Comparecemos também no INCRA, pois a mesma estava destinada à reforma agrária e conseguimos sensibilizar o então Superintendente com a nossa proposta e obviamente baseada no dossiê que desenvolvi.

Em princípio, seriam liberados 200 hectares da fazenda para uso da Prefeitura Municipal, 5 hectares para instalação da AMAI, 5 hectares para a instalação da APAC e 30 hectares para a instalação do CRCN – Centro de Referência da Cultura Negra (do Brasil) que foi parido com o nome de CEPAI. O “porém” disto é que o governo federal para todos conseguiu liberar somente o talhão à Prefeitura Municipal de Itabira, ficando as demais entidades a ver navios no céu e com isto diminuíram as chances de vermos uma Itabira melhor para se viver, pois até o presente momento estas entidades de cunho social não conseguiram liberar a documentação da cessão da fazenda para o devido uso a qual foi enfim destinada, o social!
O talhão destinado à Prefeitura Mun. de Itabira foi repassado à EPAMIG e transformado em uma fazenda experimental de gado meio corte e meio leite.

Em 2006 quando estive em Lisboa, foi me apresentada a proposta de criação das Casas da Lusofonia – Centros para a Cidadania Multicural pelo Mário Alves/Etnia, que me sensibilizou sobremaneira pela amplitude com que se norteia e pela qual atualmente venho empreendendo os meus esforços para implantação de uma aqui em Itabira, pois a considero superior ao Centro de Referência da Cultura Negra por ser mais abrangente e desprovida de ranços étnico-raciais.

Em visita à Câmara Municipal esta semana tive a grata notícia de ser informado de que o vereador Gilberto Magalhães encaminhou a proposta de denominar o futuro anfiteatro que está sendo construído no Pico do Amor, aos pés do Memorial Drummond, com o nome do compositor e cantor Norberto Martins, carioca radicado em Itabira.

Esta proposta, que deveria largamente ser noticiada, surgiu a partir do intuito criativo do produtor cultural José Norberto de Jesus/Bitinho, que mesmo distante de Itabira, continua preocupado com o trato com a cultura negra e o seu desenvolvimento local.

O feito segundo informação da iniciativa do vereador Gilberto Magalhães, é fruto do relacionamento do Norberto com seu primo Jackson Nunes.
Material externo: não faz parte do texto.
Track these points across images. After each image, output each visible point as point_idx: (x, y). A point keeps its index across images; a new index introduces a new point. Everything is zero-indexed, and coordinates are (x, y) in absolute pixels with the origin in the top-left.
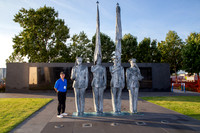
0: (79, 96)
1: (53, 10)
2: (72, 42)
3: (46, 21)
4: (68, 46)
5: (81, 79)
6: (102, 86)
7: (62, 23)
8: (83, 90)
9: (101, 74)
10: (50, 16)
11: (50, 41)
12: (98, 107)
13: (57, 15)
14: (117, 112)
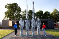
0: (21, 29)
1: (16, 4)
2: (22, 13)
3: (14, 7)
4: (21, 14)
5: (22, 24)
6: (28, 27)
7: (19, 7)
8: (23, 28)
9: (28, 23)
10: (15, 6)
11: (15, 13)
12: (27, 33)
13: (17, 5)
14: (33, 35)
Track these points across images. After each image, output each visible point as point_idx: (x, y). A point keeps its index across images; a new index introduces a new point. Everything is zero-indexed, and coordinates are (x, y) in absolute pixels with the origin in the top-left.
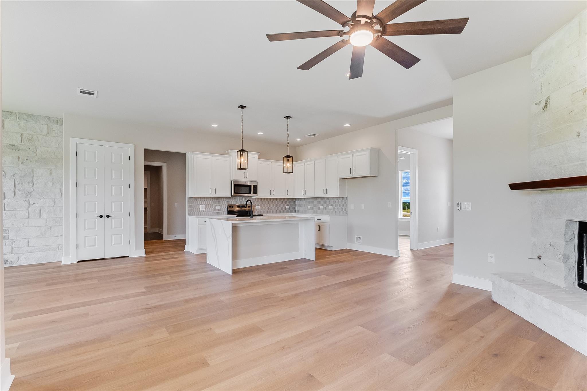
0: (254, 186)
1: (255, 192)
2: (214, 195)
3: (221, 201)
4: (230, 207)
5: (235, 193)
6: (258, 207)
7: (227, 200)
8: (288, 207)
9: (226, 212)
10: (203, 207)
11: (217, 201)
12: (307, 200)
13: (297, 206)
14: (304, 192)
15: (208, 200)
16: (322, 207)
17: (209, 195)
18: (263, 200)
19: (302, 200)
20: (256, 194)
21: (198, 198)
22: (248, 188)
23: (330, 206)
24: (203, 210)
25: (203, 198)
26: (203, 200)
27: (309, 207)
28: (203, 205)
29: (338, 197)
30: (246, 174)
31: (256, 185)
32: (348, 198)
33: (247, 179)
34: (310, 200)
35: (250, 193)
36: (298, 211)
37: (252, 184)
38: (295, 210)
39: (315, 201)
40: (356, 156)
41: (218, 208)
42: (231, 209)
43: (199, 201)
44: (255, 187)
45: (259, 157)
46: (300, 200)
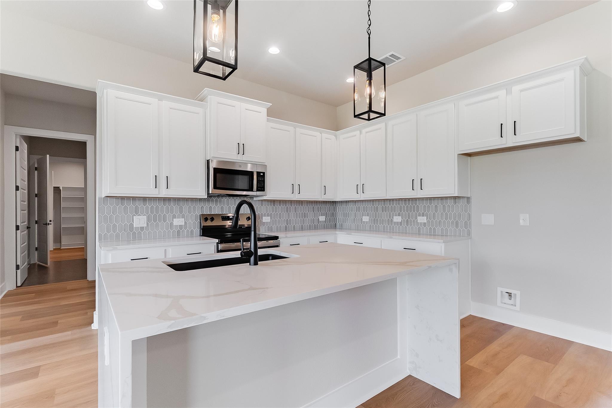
0: (258, 173)
1: (261, 188)
2: (164, 193)
3: (186, 207)
4: (206, 219)
5: (215, 187)
6: (266, 219)
7: (199, 205)
8: (322, 218)
9: (197, 231)
10: (140, 221)
11: (175, 207)
12: (361, 206)
13: (340, 216)
14: (361, 188)
15: (155, 204)
16: (397, 219)
17: (150, 191)
18: (277, 206)
19: (351, 205)
20: (264, 190)
21: (128, 198)
22: (246, 178)
23: (418, 217)
24: (142, 228)
25: (139, 198)
26: (139, 204)
27: (366, 219)
28: (139, 215)
29: (455, 198)
30: (241, 146)
31: (264, 173)
32: (473, 201)
33: (245, 158)
34: (369, 205)
35: (251, 189)
36: (342, 225)
37: (255, 170)
38: (336, 224)
39: (380, 207)
40: (521, 91)
41: (178, 222)
42: (209, 223)
43: (131, 205)
44: (261, 176)
45: (271, 113)
46: (344, 206)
Feitos como estes é que valorizam a cultura local e a falta de iniciativa da Administração Municipal que peca em não cobrar resultados da seção municipal para assuntos da comunidade negra, e que por sorte, tropeça em atitudes como esta, que engrandecem a população.

De parabéns Gilberto Magalhães pela sua visão crítica e sensível aos apelos da família Martins. Parabéns ao Norberto por mais essa generosa contribuição. Parabéns ao filho do Norberto Martins, Jackson Nunes que facilitou a documentação para tornar viável a iniciativa e por última à memória do homenageado, o carioca/itabirano, o compositor e cantor Norberto Martins, que terá seu nome reconhecido pelos itabiranos. A família certamente se sentirá gratificada e honrada com o gesto administrativo, encabeçado pelo Sr. Prefeito João Izael. Um grande feito em tempos de comemoração dos 120 anos de libertação dos escravos no Brasil.